Além dela tem sua amiga, que também é respaldada por uma figura masculina, mas, assim como a Lena, não depende do pai. Além disso, se a sociedade é machista como indica e elas são o ponto fora da curva, é compreensível que suas mães não tenha feito o mesmo movimento e que, portanto, se espelhem nos pais.

A amiga até não fala que procura noivo mesmo sem demonstrar muito interesse? Trecho em que, aliás, revelam que existe comida artificial, a qual nos dá uma ideia de que mesmo os “arianos” de 86 não têm todas as maravilhas do mundo porque o preço da paz interna enquanto a guerra ocorre nas fronteiras teria que ser pago. Algum preço, né.

A história se passa em uma Europa de algumas décadas no futuro com tecnologia mais avançada e a ideia de guerra remota (ainda que isso seja uma mentira pelo lado da República), então me surpreende um pouco que socialmente tenham é regredido. Ou melhor, nem me surpreende não, afinal, aqui no Brasil nós vivemos a nossa própria distopia.

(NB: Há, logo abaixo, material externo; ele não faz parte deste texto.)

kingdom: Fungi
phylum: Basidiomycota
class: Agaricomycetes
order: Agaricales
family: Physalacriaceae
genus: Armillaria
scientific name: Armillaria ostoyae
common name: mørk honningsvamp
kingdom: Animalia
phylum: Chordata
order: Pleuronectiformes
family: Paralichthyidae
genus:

Pelo menos ainda não mandamos pessoas para campos de concentração para cumprir trabalho forçado, mas não vou me espantar se acontecer um dia, e mesmo que o café da manhã tenha transmitido uma ideia de leveza sobre a vida que esses jovens levam, a gente vê depois, em um contraste maravilhoso, que eles tentam aproveitar esses momentos porque a morte os avizinha.

Além dessa realidade cruel, me chamou muita atenção também o verdadeiro ritual do Undertaker (Nome: Shin), pois ele não só dá o golpe de misericórdia para aplacar o sofrimento de seu companheiro, como recolhe um pedaço de seu drone de batalha e nele crava o nome da vida que foi tirada pela guerra. Shin não tem expressões, mas claramente se importa.

Mal posso esperar para conhecer (no anime) mais do personagem, assim como para ver a interação da Operadora simpática com seus subordinados ácidos, como, aliás, já era em seu esquadrão anterior. Não é porque são obrigados a sacrificar suas vidas pelos outros que os Eighty-Six vão abaixar a cabeça sem demonstrar o mínimo de desdém, né?

E é assim que a trama do promissor 86 se apresenta a nós, com um mundo fodido em que a guerra revela tudo que a de mais podre na natureza humana, mas também pode revelar gentileza mesmo em meio as maiores desgraças. Há outros detalhes dessa estreia que eu poderia comentar, mas acho que por ora é o suficiente. Veja 86, uma das estreias mais sólidas dessa temporada de primavera.

Até a próxima!

P.S.: O título do artigo é referência a uma música da banda Muse lançada em seu sétimo álbum de estúdio, Drones. Olha aí as coincidências. O álbum é conceitual e tem toda uma abordagem de guerra e distopia que creio combinar com o anime.